▶ _TASK INSTRUCTIONS_
Report every line of the entries that contains the word "print".

▶ _RECORDS SHOWN_
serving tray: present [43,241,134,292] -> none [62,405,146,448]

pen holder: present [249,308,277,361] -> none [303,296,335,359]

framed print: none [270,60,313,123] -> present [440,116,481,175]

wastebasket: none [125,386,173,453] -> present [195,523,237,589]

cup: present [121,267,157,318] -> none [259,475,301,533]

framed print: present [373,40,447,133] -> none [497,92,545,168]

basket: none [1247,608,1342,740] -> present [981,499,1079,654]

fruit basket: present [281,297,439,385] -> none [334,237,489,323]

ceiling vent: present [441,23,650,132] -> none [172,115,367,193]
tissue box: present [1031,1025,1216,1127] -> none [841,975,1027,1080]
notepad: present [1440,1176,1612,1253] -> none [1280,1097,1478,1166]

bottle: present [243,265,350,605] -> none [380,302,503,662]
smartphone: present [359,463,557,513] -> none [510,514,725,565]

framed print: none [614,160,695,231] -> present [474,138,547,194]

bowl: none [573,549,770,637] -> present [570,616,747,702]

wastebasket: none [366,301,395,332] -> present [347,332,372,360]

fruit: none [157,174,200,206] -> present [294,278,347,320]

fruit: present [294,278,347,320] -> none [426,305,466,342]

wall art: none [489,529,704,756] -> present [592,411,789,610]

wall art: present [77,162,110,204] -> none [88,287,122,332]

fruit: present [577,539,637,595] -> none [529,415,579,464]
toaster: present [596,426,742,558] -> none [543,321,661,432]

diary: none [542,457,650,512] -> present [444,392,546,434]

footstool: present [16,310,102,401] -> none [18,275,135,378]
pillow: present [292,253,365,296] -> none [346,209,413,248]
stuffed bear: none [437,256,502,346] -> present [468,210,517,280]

▶ _OUTPUT_
framed print: none [270,60,313,123] -> present [440,116,481,175]
framed print: present [373,40,447,133] -> none [497,92,545,168]
framed print: none [614,160,695,231] -> present [474,138,547,194]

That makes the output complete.